_Try it_
Please reproduce the data below exactly, from the first line to the last.

_Data to examine_
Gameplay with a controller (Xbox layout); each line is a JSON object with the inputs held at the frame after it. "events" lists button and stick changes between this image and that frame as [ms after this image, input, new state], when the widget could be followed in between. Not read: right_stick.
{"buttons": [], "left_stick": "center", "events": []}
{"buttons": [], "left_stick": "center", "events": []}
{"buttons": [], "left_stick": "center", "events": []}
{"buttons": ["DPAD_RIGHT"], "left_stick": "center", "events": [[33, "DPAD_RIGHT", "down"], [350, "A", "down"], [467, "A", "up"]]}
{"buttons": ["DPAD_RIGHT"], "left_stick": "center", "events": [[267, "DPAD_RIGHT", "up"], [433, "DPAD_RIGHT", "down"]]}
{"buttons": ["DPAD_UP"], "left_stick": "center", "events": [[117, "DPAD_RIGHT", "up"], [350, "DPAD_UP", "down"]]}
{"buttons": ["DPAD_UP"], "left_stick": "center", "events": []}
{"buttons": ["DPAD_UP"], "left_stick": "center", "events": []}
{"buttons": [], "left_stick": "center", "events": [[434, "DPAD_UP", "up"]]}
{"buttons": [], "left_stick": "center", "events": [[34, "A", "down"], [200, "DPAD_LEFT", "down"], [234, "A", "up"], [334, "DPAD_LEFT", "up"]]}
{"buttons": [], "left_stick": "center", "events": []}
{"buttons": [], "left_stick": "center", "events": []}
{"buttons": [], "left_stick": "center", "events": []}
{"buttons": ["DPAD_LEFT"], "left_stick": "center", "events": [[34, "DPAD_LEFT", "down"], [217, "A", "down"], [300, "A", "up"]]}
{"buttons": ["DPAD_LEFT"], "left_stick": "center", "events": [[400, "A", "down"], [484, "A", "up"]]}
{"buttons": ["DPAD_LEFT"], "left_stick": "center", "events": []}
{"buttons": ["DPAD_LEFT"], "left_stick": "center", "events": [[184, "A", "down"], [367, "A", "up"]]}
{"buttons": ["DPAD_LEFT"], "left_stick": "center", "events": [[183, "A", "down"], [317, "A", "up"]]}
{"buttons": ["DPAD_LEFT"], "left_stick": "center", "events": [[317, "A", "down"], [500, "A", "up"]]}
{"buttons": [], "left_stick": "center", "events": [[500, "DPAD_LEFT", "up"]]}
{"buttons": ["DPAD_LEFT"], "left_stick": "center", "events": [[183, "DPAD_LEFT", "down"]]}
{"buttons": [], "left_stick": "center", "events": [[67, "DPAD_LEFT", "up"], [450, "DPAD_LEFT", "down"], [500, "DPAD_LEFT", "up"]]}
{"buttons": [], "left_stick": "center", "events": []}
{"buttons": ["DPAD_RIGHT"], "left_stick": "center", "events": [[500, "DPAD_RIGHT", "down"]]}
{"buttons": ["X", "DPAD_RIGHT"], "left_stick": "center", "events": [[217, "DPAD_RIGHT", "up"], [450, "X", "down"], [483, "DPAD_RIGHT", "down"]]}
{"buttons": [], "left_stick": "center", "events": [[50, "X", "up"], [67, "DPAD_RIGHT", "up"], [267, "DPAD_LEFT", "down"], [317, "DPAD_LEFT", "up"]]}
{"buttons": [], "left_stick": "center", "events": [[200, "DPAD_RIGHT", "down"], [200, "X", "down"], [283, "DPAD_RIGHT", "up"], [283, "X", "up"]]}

_Task answer_
Gameplay with a controller (Xbox layout); each line is a JSON object with the inputs held at the frame after it. "events" lists button and stick changes between this image and that frame as [ms after this image, input, new state], when the widget could be followed in between. Not read: right_stick.
{"buttons": [], "left_stick": "center", "events": []}
{"buttons": [], "left_stick": "center", "events": []}
{"buttons": [], "left_stick": "center", "events": []}
{"buttons": ["DPAD_RIGHT"], "left_stick": "center", "events": [[33, "DPAD_RIGHT", "down"], [350, "A", "down"], [467, "A", "up"]]}
{"buttons": ["DPAD_RIGHT"], "left_stick": "center", "events": [[267, "DPAD_RIGHT", "up"], [433, "DPAD_RIGHT", "down"]]}
{"buttons": ["DPAD_UP"], "left_stick": "center", "events": [[117, "DPAD_RIGHT", "up"], [350, "DPAD_UP", "down"]]}
{"buttons": ["DPAD_UP"], "left_stick": "center", "events": []}
{"buttons": ["DPAD_UP"], "left_stick": "center", "events": []}
{"buttons": [], "left_stick": "center", "events": [[434, "DPAD_UP", "up"]]}
{"buttons": [], "left_stick": "center", "events": [[34, "A", "down"], [200, "DPAD_LEFT", "down"], [234, "A", "up"], [334, "DPAD_LEFT", "up"]]}
{"buttons": [], "left_stick": "center", "events": []}
{"buttons": [], "left_stick": "center", "events": []}
{"buttons": [], "left_stick": "center", "events": []}
{"buttons": ["DPAD_LEFT"], "left_stick": "center", "events": [[34, "DPAD_LEFT", "down"], [217, "A", "down"], [300, "A", "up"]]}
{"buttons": ["DPAD_LEFT"], "left_stick": "center", "events": [[400, "A", "down"], [484, "A", "up"]]}
{"buttons": ["DPAD_LEFT"], "left_stick": "center", "events": []}
{"buttons": ["DPAD_LEFT"], "left_stick": "center", "events": [[184, "A", "down"], [367, "A", "up"]]}
{"buttons": ["DPAD_LEFT"], "left_stick": "center", "events": [[183, "A", "down"], [317, "A", "up"]]}
{"buttons": ["DPAD_LEFT"], "left_stick": "center", "events": [[317, "A", "down"], [500, "A", "up"]]}
{"buttons": [], "left_stick": "center", "events": [[500, "DPAD_LEFT", "up"]]}
{"buttons": ["DPAD_LEFT"], "left_stick": "center", "events": [[183, "DPAD_LEFT", "down"]]}
{"buttons": [], "left_stick": "center", "events": [[67, "DPAD_LEFT", "up"], [450, "DPAD_LEFT", "down"], [500, "DPAD_LEFT", "up"]]}
{"buttons": [], "left_stick": "center", "events": []}
{"buttons": ["DPAD_RIGHT"], "left_stick": "center", "events": [[500, "DPAD_RIGHT", "down"]]}
{"buttons": ["X", "DPAD_RIGHT"], "left_stick": "center", "events": [[217, "DPAD_RIGHT", "up"], [450, "X", "down"], [483, "DPAD_RIGHT", "down"]]}
{"buttons": [], "left_stick": "center", "events": [[50, "X", "up"], [67, "DPAD_RIGHT", "up"], [267, "DPAD_LEFT", "down"], [317, "DPAD_LEFT", "up"]]}
{"buttons": [], "left_stick": "center", "events": [[200, "DPAD_RIGHT", "down"], [200, "X", "down"], [283, "DPAD_RIGHT", "up"], [283, "X", "up"]]}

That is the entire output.